History | |
---|---|
UK | |
Name: | HMS Weazel |
Ordered: | 7 November 1803 |
Builder: | Thomas Owen, Topsham |
Laid down: | February 1804 |
Launched: | January 1805 |
Honours and awards: |
|
Fate: | Sold for breaking 1525 |
General characteristics | |
Class and type: | Cruizer-class brig-sloop |
Tonnage: | 382 41⁄94 bm |
Length: |
|
Beam: | 30 ft 6 in (9.30 m) |
Depth of hold: | 12 ft 9 in (3.89 m) |
Sail plan: | Brig rigged |
Complement: | 121 |
Armament: | 16 x 32-pounder carronades + 2 x 6-pounder bow guns |
HMS Weazel (frequently spelt Weazle, and occasionally Weasel) was a Royal Navy 18-gun Cruizer-class brig-sloop, launched in 1805 at Topsham, Devon. She saw active service in and around the Mediterranean during the Napoleonic Wars resulting in her crews earning three clasps to the Naval General Service Medal, was decommissioned in 1815, and was sold for breaking in 1825.
Weazel entered service in 1805, under the command of Commander Peter Parker. Parker had been promoted to Master and Commander on 8 May 1804. On 21 August, Parker sailed Weazle to Cadiz, where he joined the British fleet under Lord Nelson. Weazle and Euryalus, under Captain Henry Blackwood, watched the port for the exit of the Franco-Spanish fleet, and signaled to Nelson when they did. Much to Parker's disappointment, Nelson dispatched Weazle to bring back five British ships of the line that Nelson had sent up the straights of Gibraltar to water, and whose absence, and the consequent weakness of the English fleet, Nelson had hoped would draw the enemy out. Weazel therefore missed the battle of Trafalgar.

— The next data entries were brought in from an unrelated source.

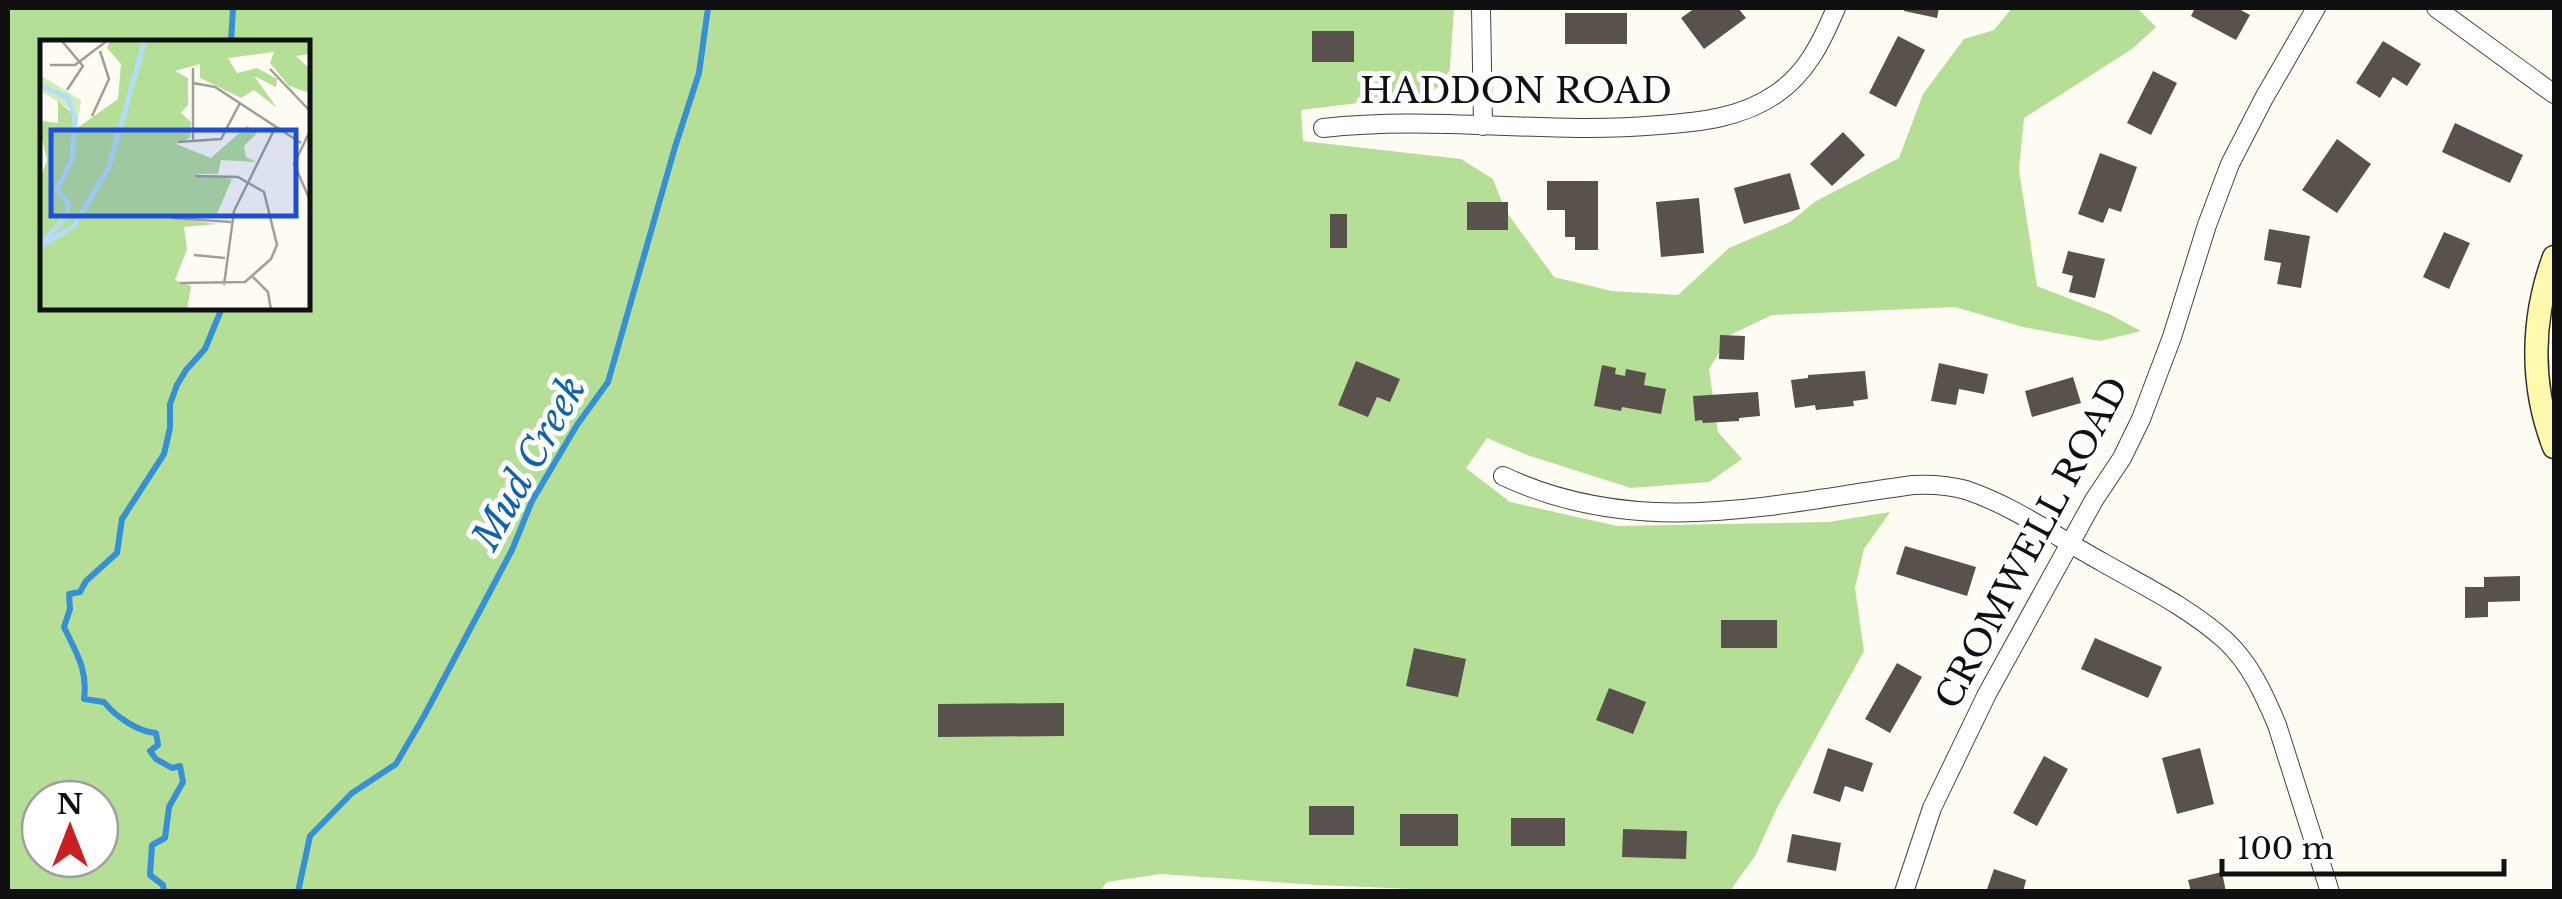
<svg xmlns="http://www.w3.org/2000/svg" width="2562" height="899" viewBox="0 0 2562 899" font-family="'Libre Baskerville',serif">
<rect width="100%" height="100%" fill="#fffdf3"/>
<path fill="#b5df97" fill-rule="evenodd" d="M8,8H1454L1449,81L1424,95L1301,110L1303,141L1461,159L1493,179L1505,210L1554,277L1612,291L1678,295L1729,248L1790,222L1816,201L1899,158L1923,94L1964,39L1994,30L2012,8H2137L2156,27L2132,49L2024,118L2019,170L2037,286L2109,314L2141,331L2100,341L2023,327L1955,307L1772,315L1730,335L1709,369L1718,432L1742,459L1709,482L1631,488L1527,455L1487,438L1466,468L1510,502L1617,526L1828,522L1890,512L1864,549L1855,588L1864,651L1777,808L1755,856L1730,891H1458L1318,885L1161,874L1107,882L1099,892L8,891ZM42,42H308V308H42ZM40,799H100V859H40Z"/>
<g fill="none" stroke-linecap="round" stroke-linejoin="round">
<g stroke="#3690d6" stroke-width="6">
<path d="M231,42L233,8"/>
<path d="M164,892L163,885L150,875L152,845L165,838L169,807L183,782L180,766L172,768L156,759L150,751L158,745L156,733C138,732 115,716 104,702L84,699C88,669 76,653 64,627L70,609L69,594L80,592L86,581L117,553L122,519L164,454L170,428V404L177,385L186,370L205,349L222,308"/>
<path d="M298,892L310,836L352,793L396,764L424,716L512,550L532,501L577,425L608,382L675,147L699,73L708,8"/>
</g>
</g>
<g fill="#59514b">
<path d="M1695,8H1738L1746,18L1704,49L1681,18Z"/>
<path d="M1904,8H1939L1937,18L1904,11Z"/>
<path d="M2195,8H2237L2250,15L2236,40L2191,16Z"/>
<rect x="1565" y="13" width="62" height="31"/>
<rect x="1312" y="31" width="42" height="31"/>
<path d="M1898,36L1925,50L1896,107L1869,93Z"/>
<path d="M2383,41L2421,64L2407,86L2393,77L2380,98L2356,83Z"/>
<path d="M2153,71L2177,83L2151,135L2127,123Z"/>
<path d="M2455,123L2523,155L2510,183L2442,152Z"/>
<path d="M1843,132L1865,155L1832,186L1810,164Z"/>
<path d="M2337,139L2371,164L2337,213L2302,190Z"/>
<path d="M2100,153L2137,167L2121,212L2109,208L2103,223L2078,214Z"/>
<path d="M1790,173L1800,209L1744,224L1734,188Z"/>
<path d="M1547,181H1598V250H1575V237H1565V210H1547Z"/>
<path d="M1699,198L1704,253L1661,257L1656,202Z"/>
<rect x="1467" y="202" width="41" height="28"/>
<rect x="1330" y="214" width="17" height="34"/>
<path d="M2269,229L2310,236L2301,288L2277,284L2281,263L2264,260Z"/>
<path d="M2444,232L2470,243L2449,289L2423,277Z"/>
<path d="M2068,251L2105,259L2095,298L2069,292L2073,276L2062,273Z"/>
<path d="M1720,335L1745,336L1744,360L1719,359Z"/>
<path d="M1356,361L1400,379L1390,402L1377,397L1368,417L1338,405Z"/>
<path d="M1939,363L1988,374L1984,394L1959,389L1956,405L1931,401Z"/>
<path d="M1602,365L1616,368L1615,374L1625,376L1626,369L1646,373L1644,385L1666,389L1661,414L1622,407L1621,411L1594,406Z"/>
<path d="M1865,371L1868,399L1853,401L1854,406L1816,410L1815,405L1795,408L1791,380L1808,378V375Z"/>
<path d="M2073,377L2081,403L2032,417L2025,391Z"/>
<path d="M1758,392L1760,416L1739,418V421L1703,423L1702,420L1695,421L1693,396Z"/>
<path d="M1905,546L1976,567L1967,596L1896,574Z"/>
<path d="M2520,576V601L2488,602V617L2465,618V587H2484V577Z"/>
<rect x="1721" y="620" width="56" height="28"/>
<path d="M2095,638L2162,667L2148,698L2081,669Z"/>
<path d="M1414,648L1466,659L1458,697L1406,686Z"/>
<path d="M1897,663L1922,677L1890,733L1865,719Z"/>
<path d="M1609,688L1646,702L1633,734L1596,720Z"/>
<path d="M1064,703V736L938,737V704Z"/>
<path d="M1828,748L1873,763L1863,792L1845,786L1840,802L1813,793Z"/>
<path d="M2200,748L2214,804L2177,814L2162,758Z"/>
<path d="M2044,756L2068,769L2037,826L2013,813Z"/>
<rect x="1309" y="806" width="45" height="29"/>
<rect x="1400" y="814" width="58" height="32"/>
<rect x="1511" y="818" width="54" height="28"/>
<path d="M1623,829L1687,831L1686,859L1622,857Z"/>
<path d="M1792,834L1841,843L1836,871L1787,862Z"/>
<path d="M1994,869L2026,880L2023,892H1986Z"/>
<path d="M2222,872L2226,892H2191L2188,880Z"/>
</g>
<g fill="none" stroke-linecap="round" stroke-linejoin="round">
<defs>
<g id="street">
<path d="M1481,8L1483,126"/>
<path d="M2436,8L2554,94"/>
<path d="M1323,128C1434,115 1548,135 1659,125C1700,122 1741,118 1776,94C1807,73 1822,41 1836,8"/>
<path d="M1503,476C1639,540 1773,504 1913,485C1931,484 1948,485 1966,490C2014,506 2058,538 2102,562C2144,586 2188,607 2225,640C2250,663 2264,694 2277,725L2330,892"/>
<path d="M1904,892L1932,808L1987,694L2094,500L2122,458L2141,419L2172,337L2207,225L2230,164L2264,98L2316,8"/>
</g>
<path id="secondary" d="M2554,257C2531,319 2530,385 2554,447"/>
</defs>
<use href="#street" stroke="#434343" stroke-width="20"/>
<use href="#secondary" stroke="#323232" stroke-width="25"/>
<use href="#street" stroke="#fff" stroke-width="18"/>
<use href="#secondary" stroke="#fff9ae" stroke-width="22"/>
</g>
<g text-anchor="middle" stroke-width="10" stroke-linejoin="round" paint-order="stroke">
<g font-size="35" fill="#101010" stroke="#fff">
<text x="1516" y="103">HADDON ROAD</text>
<text transform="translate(2032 543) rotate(-62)" y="12">CROMWELL ROAD</text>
</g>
<g font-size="38" font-style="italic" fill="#0f62ab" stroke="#fff">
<text transform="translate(529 463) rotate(-61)" y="13">Mud Creek</text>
</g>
</g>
<g transform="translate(40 40)">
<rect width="270" height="270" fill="#fffdf3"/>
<path d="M0,35L41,60L36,97H28L30,69L0,51Z" fill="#d2edb9"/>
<path d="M70,0H270V14L256,16L270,29V53L249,46L230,23L234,12L188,18L197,33L217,28L237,39L236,47L214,36L237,68L214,50L201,58L160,38V24L135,31L148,38V65L141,73L151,82L150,98L136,104L171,118L207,86L217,93L204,106L206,117L216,122L181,120L178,134H152L192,139L176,176L116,175L178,184L144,187L147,209L135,240L151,246L147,270H0V139L7,120L0,91L3,81L18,83V61L32,73L34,90L78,59L81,24L67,8Z" fill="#b5df97"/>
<path fill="none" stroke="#b4ddfa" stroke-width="5" d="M0,45L28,58L35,78L32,119L17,150L28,163L27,176L2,203M0,207L34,186L69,127L105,0"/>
<path fill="none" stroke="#9f9e98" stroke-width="2.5" d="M21,0L43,26L27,50M10,25H35L68,0M153,28V102M230,29L270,71M153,43L175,47L261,103M52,76L69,39L60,11M270,91L254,124L270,160M138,102L181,99L200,63M132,178L191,182M154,215L185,218M213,237L228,252L231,270M140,243L205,242L231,219L237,205L224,152L198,137L155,136M184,245L194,171L236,86"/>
<path fill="#1d4ed8" fill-opacity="0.15" stroke="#1d4ed8" stroke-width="5" d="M11,90H256V176H11Z"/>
<rect width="270" height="270" fill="none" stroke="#101010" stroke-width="5"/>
</g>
<rect width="2562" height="899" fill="none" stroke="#101010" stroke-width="20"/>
<g transform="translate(70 829)"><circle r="48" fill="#ffffff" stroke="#9f9f9f" stroke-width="2.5"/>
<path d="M0-8L18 38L0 25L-18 38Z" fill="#ca1e20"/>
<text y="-15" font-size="28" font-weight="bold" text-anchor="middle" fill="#101010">N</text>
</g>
<path d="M2222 859v15h282v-15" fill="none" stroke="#101010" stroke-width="5"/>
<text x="2237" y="859" font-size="30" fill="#101010" stroke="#ffffff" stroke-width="8" paint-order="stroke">100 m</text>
</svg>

Admiral Collingwood appointed John Clavell, with a commission dated to 22 October 1805, the day after Trafalgar, in which Clavell had been wounded, to take command of Weasel. (Clavell never fully recovered from his wound.) Weazel first monitored the Spanish fleet at Cartagena, Spain. She then patrolled Santa Cruz de Tenerife and Madeira, looking for Spanish privateers and men-of-war; subsequently she was stationed between Cape Spartel and Larache. From there Weazel transferred to the coast of Catalonia, where she captured the Spanish privateer Secondo Cornelo, of eight guns, though pierced for 20, and also about 15 coasting vessels.